From the statutory provision on the custody of seized drugs below, set down the passage between "(1) The apprehending" and "thereof[.] (Emphasis supplied)", inclusive, with no change to its wording.

- **Text to read**
>> BEGIN
SECTION 21. Custody and Disposition of Confiscated, Seized, and/or Surrendered Dangerous Drugs, Plant Sources of Dangerous Drugs, Controlled Precursors and Essential Chemicals, Instruments/Paraphernalia and/or Laboratory Equipment. — The PDEA shall take charge and have custody of all dangerous drugs, plant sources of dangerous drugs, controlled precursors and essential chemicals, as well as instruments/paraphernalia and/or laboratory equipment so confiscated, seized and/or surrendered, for proper disposition in the following manner:

(1) The apprehending team having initial custody and control of the drugs shall, immediately after seizure and confisation, physically inventory and photograph the same in the presence of the accused or the person/s from whom such items were confiscated and/or seized, or his/her representative or counsel, a representative from the media and the Department of Justice (DOJ), and any elected public official who shall be required to sign the copies of the inventory and be given a copy thereof[.] (Emphasis supplied)
>> END
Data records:
>> BEGIN
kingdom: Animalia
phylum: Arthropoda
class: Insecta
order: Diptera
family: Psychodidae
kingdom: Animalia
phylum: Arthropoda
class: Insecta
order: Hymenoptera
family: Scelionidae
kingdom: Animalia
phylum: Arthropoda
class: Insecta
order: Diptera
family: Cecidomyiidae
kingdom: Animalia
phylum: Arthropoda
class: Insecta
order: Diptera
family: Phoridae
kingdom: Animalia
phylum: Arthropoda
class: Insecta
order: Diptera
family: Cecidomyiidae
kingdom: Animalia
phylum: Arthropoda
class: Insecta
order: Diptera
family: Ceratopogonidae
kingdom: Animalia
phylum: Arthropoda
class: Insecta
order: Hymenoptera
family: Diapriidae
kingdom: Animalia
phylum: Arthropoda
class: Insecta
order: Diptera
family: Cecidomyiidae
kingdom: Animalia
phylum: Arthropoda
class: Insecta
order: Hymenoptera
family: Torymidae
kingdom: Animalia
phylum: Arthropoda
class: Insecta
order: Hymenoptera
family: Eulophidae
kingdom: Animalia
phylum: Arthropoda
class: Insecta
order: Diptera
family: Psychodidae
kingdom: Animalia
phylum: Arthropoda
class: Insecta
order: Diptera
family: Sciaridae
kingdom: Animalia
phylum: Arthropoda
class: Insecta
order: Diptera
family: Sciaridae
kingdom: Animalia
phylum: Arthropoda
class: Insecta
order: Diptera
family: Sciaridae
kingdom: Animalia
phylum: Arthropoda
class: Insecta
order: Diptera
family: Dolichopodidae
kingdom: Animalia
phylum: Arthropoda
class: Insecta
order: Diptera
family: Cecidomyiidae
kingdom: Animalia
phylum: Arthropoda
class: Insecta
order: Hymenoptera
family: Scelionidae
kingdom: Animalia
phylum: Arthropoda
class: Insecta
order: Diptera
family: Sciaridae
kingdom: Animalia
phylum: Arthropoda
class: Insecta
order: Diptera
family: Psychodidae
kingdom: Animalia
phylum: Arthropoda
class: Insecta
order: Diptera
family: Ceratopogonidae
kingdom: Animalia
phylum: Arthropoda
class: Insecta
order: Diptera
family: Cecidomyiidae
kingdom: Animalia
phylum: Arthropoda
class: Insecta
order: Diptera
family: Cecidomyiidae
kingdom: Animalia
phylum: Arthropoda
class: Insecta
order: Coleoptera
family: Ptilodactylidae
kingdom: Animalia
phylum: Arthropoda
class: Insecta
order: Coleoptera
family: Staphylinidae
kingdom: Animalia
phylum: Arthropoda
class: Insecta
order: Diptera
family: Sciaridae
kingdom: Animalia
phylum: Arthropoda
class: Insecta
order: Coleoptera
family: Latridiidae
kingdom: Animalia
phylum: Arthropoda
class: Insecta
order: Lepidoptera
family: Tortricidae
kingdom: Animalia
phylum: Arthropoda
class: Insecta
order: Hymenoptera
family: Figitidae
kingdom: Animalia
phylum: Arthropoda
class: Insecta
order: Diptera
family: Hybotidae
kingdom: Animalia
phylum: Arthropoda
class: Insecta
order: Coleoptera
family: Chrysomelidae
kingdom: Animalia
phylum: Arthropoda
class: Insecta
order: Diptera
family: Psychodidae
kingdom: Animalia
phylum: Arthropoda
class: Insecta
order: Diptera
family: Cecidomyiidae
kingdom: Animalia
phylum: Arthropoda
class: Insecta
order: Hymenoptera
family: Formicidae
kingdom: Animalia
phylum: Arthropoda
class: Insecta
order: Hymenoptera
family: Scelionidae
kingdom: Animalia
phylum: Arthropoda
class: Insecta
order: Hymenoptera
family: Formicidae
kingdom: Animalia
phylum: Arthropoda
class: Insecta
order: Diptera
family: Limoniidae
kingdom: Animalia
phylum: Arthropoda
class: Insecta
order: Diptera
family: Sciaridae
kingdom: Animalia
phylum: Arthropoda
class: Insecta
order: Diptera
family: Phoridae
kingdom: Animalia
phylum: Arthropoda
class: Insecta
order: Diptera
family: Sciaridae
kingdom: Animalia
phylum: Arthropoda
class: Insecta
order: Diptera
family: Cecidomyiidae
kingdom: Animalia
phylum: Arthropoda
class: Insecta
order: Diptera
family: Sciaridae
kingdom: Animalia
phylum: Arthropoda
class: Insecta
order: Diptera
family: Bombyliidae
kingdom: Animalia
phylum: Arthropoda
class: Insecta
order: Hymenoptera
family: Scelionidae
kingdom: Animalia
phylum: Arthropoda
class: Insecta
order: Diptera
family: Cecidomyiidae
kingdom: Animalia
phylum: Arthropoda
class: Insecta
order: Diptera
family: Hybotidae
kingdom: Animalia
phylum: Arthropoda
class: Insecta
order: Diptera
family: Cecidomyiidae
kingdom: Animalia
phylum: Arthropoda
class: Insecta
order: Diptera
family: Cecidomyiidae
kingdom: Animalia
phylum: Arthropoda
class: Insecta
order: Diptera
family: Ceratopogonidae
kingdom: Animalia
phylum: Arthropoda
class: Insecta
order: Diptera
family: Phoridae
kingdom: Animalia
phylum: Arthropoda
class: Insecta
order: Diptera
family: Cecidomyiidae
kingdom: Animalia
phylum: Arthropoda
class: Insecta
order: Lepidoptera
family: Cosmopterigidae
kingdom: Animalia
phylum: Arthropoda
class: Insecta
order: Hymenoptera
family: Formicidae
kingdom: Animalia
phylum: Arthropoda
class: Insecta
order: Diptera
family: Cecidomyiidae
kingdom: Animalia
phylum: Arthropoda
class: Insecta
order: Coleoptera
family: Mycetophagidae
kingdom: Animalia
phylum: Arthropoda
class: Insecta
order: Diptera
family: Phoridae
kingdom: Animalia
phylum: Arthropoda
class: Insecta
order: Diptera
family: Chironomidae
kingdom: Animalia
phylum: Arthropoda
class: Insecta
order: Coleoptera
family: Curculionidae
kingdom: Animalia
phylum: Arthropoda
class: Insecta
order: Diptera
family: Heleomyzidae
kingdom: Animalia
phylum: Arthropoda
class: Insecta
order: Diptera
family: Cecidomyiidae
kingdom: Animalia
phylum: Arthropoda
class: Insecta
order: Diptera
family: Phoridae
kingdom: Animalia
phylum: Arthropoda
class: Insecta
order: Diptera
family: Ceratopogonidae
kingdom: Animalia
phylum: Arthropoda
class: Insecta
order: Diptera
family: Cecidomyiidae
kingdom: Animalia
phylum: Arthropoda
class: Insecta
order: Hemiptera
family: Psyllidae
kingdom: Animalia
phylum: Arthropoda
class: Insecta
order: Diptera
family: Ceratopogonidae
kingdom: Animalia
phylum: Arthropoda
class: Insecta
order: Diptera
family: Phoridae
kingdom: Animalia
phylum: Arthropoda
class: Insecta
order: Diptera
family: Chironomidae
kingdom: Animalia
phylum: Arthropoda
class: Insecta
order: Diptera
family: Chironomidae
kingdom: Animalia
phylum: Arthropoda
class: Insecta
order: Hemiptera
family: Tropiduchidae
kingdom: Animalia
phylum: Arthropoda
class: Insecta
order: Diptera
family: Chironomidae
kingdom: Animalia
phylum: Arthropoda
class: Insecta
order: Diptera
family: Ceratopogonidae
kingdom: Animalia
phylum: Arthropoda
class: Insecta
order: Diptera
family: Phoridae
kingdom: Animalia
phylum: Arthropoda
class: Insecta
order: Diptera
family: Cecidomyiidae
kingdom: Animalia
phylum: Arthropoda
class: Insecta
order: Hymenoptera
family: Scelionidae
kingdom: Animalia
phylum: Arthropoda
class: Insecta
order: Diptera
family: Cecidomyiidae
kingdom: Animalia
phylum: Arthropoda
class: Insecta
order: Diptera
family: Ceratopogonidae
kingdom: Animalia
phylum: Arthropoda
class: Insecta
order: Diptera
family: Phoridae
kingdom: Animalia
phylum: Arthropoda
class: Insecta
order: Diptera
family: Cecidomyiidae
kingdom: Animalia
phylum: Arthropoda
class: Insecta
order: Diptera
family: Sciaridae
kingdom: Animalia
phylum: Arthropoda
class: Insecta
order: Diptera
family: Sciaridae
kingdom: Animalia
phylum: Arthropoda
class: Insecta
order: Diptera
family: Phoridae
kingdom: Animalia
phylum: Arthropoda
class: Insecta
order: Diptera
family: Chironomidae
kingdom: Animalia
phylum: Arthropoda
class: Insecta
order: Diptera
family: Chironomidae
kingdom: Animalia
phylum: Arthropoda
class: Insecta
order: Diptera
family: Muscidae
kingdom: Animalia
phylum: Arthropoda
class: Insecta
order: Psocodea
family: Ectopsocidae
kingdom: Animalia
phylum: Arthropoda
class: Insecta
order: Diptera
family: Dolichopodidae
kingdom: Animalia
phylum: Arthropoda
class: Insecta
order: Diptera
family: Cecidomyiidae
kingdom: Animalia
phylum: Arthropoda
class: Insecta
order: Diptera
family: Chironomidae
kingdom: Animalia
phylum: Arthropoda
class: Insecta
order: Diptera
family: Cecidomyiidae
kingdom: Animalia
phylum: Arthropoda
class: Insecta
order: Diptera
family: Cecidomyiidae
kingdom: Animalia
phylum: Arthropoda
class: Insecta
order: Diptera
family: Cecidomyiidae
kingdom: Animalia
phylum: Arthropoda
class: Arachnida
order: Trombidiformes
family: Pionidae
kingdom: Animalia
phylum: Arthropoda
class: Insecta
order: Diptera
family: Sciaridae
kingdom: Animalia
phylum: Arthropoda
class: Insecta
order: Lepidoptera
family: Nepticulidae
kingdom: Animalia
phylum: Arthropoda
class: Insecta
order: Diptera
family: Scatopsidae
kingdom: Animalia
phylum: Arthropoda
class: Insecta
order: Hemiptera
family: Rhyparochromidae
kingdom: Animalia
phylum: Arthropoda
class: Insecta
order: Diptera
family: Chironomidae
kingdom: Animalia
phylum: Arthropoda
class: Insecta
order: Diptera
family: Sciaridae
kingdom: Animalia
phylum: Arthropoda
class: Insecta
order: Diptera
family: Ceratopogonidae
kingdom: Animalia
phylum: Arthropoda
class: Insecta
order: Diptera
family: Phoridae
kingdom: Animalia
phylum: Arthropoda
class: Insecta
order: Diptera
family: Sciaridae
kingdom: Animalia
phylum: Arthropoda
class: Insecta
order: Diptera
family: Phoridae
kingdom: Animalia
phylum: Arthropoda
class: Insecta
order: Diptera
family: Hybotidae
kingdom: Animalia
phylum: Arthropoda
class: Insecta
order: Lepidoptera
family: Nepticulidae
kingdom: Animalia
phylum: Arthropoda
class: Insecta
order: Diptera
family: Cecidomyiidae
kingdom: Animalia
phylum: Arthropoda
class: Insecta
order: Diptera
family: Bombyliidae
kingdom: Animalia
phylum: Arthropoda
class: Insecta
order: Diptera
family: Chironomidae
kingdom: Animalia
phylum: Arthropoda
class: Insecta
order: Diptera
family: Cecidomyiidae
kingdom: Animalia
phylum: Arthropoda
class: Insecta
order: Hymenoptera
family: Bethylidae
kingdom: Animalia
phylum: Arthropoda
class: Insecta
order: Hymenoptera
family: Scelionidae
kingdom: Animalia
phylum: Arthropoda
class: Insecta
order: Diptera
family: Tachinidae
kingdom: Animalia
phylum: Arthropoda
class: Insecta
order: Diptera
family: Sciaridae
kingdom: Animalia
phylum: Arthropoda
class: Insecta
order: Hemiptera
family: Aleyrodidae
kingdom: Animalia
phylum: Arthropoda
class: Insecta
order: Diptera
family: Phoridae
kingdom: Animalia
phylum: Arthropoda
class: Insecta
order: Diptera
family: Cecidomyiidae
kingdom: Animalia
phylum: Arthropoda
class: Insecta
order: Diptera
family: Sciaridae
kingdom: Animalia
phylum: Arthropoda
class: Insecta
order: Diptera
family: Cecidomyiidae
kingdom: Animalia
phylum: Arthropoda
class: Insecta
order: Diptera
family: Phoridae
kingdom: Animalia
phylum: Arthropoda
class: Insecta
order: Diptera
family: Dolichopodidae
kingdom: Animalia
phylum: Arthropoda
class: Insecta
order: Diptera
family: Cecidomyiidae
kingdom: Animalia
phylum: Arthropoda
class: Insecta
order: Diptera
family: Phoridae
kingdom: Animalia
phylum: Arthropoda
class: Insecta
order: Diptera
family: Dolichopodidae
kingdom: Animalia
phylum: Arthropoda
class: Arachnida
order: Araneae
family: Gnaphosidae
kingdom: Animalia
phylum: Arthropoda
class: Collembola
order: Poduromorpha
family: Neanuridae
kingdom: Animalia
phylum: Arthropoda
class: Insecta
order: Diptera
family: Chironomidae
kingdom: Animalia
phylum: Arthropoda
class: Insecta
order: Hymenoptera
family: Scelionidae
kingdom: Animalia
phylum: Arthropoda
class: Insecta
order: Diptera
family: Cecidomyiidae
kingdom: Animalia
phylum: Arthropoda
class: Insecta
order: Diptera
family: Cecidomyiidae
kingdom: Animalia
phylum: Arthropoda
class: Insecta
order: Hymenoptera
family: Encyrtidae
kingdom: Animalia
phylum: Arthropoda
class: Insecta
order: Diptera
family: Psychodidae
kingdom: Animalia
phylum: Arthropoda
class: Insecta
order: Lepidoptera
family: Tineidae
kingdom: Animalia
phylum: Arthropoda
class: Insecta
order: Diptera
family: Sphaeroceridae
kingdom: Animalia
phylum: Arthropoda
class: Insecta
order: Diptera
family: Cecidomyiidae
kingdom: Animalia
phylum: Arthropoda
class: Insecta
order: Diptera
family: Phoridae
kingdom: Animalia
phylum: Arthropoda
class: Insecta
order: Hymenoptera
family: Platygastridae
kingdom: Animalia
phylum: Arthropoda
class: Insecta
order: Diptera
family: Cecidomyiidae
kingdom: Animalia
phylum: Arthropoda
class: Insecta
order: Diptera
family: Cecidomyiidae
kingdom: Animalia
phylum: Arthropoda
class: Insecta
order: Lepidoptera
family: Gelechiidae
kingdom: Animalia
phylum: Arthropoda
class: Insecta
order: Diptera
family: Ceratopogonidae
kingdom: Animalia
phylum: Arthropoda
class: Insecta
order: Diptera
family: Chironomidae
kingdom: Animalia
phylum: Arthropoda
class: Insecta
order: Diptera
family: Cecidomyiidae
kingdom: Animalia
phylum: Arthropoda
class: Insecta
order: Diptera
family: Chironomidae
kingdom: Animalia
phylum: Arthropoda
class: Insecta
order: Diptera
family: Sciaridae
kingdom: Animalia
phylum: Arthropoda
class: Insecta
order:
>> END
- **Finished task**
(1) The apprehending team having initial custody and control of the drugs shall, immediately after seizure and confisation, physically inventory and photograph the same in the presence of the accused or the person/s from whom such items were confiscated and/or seized, or his/her representative or counsel, a representative from the media and the Department of Justice (DOJ), and any elected public official who shall be required to sign the copies of the inventory and be given a copy thereof[.] (Emphasis supplied)